D: Design and delivery of training
During training, important considerations involve training design and in particular the selection of an instructional strategy that can deliver the training experience necessary to achieve targeted learning objectives. The emerging trend in this realm is a more learner-centered approach. It initially started as programmed instructions which are step-by-step guidance and adjustment to individual needs. As jobs have grown increasingly complex and dynamic, it is crucial to develop adaptive expertise, or competencies that are specialized but flexible enough to be generalized to new problems and situations. Active and experiential learning became the results of the trend. By shaping the nature of instruction, influencing trainee’s motivational orientation, helping trainees to manage their emotions, and active learning interventions can influence trainee’s cognitive, motivational, and emotional self-regulatory processes and enhance their learning and adaptive performance. Here are some good active learning approaches:
- Error management training: it is more effective for adaptive transfer than analogical transfer
- Mastery training
- Guided exploration
- Exploratory learning and error framing: it had a positive effect on trainee’s performance, in particular their adaptive transfer and these interacted with cognitive ability and dispositional goal orientation
- Emotion-control: it did not have direct impact on trainee’s performance but did reduce their state anxiety
E: Evaluation of training
Evaluation is necessary and critical for effective training programs. However, evaluation continues to be one of the most neglected aspects of the training process and only 43% of CLOs are satisfied with the evaluation. It provides input for determining whether a program should be retained and identifying changes that can be made to improve current and future programs. There are several types of evaluation. First, a formative evaluation, which occurs throughout the training design and training process, would identify weaknesses in learning objectives, training materials, or methods with the goal of developing solutions during training design and development. In contrast, summative evaluation is to evaluate the effectiveness of completed training interventions with the goal of providing suggestions about their use. It can be further classified into short-term and long-term outcome evaluation on identifying individual and organizational training outcomes and supports decision-making for future training and development investments.
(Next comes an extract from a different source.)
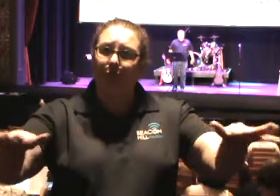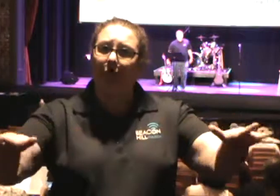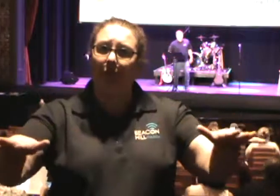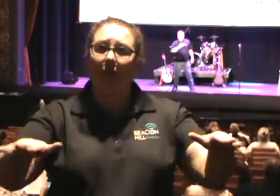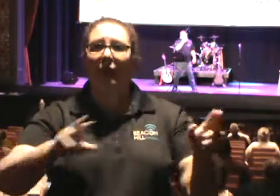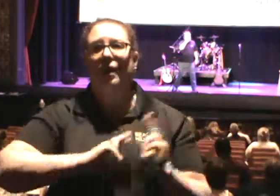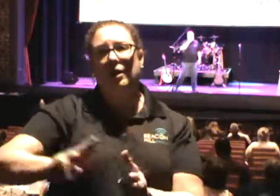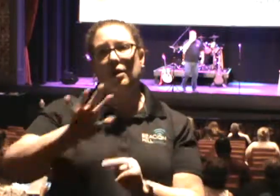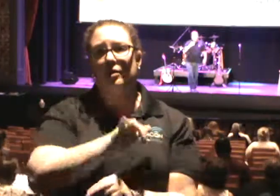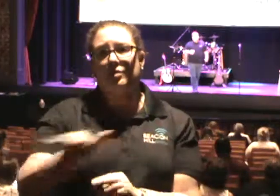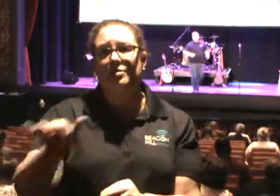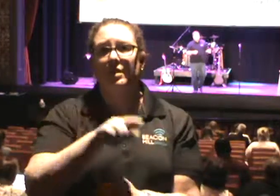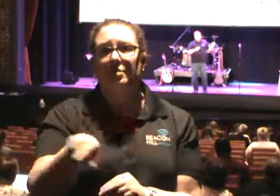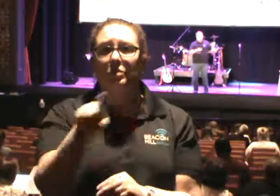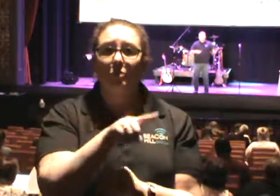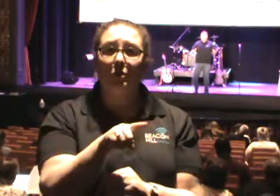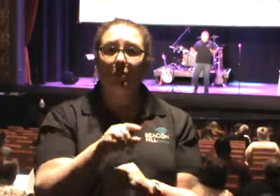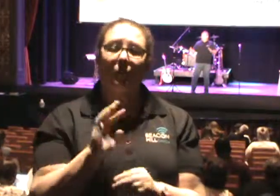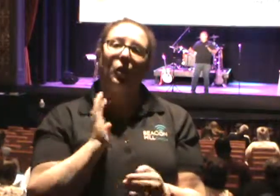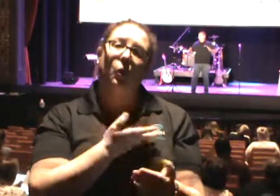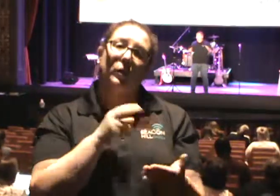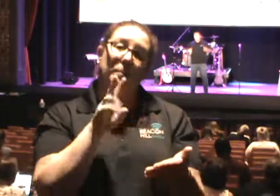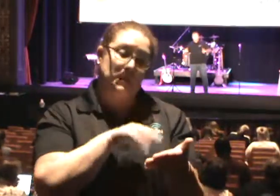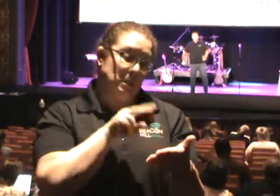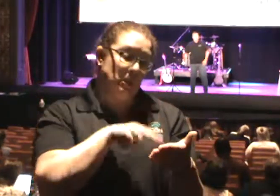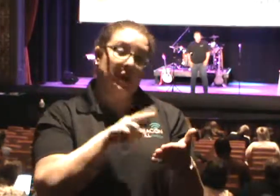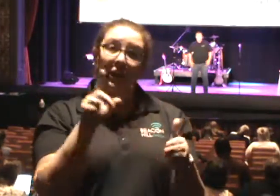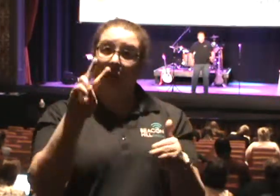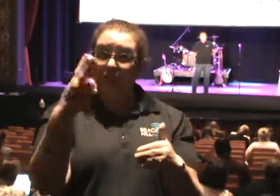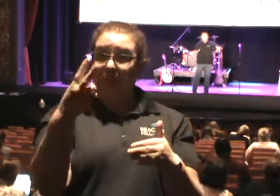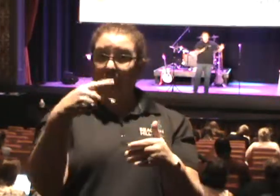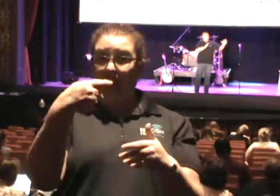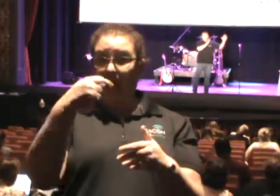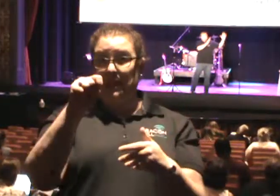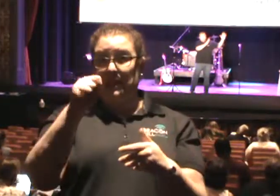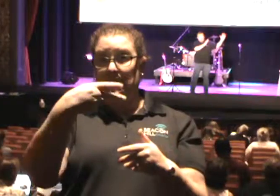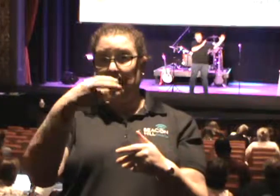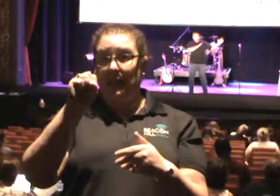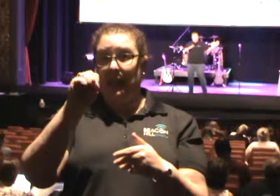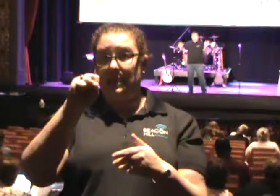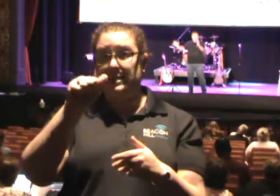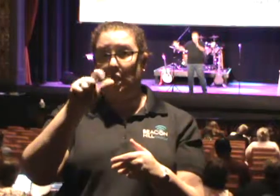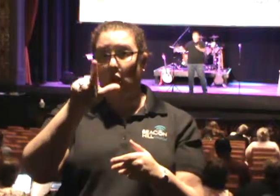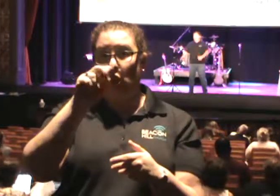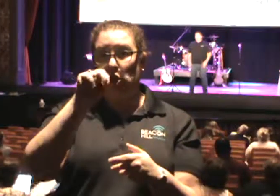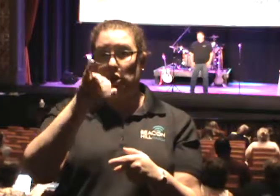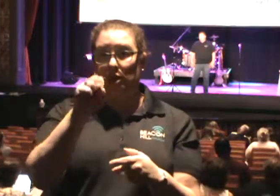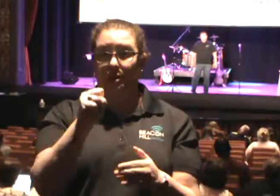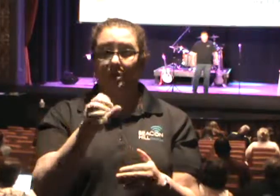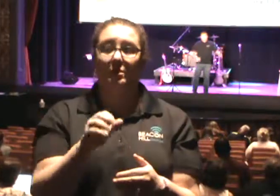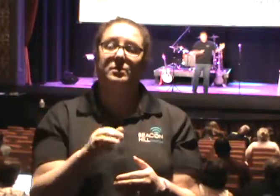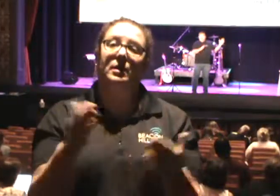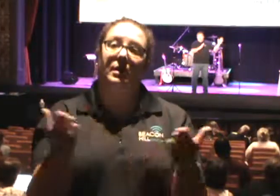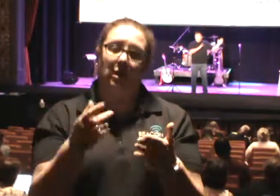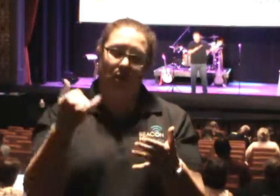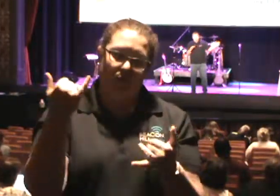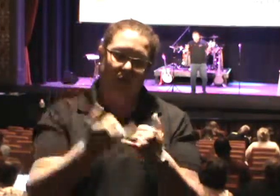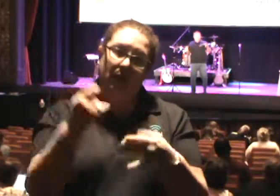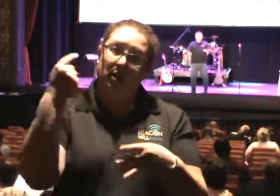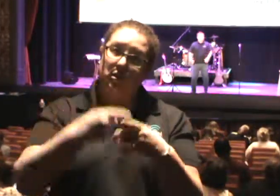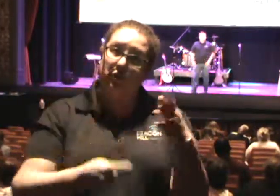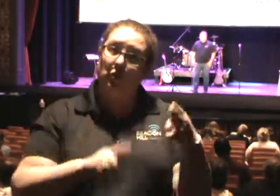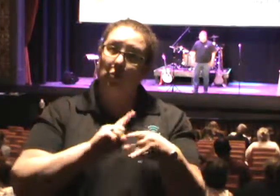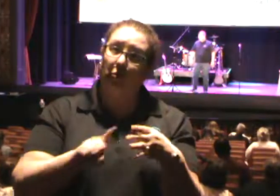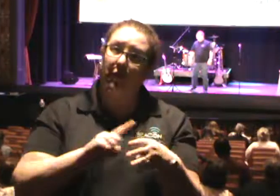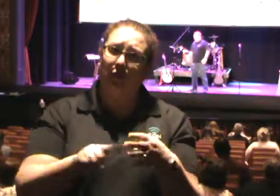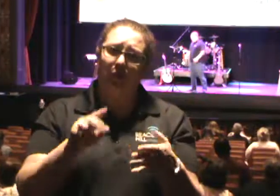it was with you. We've been going through 2 Thessalonians for a couple of weeks here at Beacon Hill. We just walked right through books of the Bible verse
Training is gaining attention and increasing investments by organizations. It will be fruitful for the organization to design training regarding the four emerging trends about training, also known as “TIDE”- Team training, Influence of the training outcome on jobs, design and delivery of training, and evaluation of training. Let’s go with the new training “TIDE” for your organization!
Bell, B. S., & Moore, O. A. (2018). Learning, Training and Development in Organizations: Emerging Trends, Recent Advances and Future Directions. In Ones, D. S., Anderson, N., Viswesvaran, C., & Sinangil, H. K. (Eds.). The SAGE Handbook of Industrial, Work & Organizational Psychology, 2v: Personnel Psychology and Employee Performance; Organizational Psychology; Managerial Psychology and Organizational Approaches. (pp. 215-234). SAGE Publications.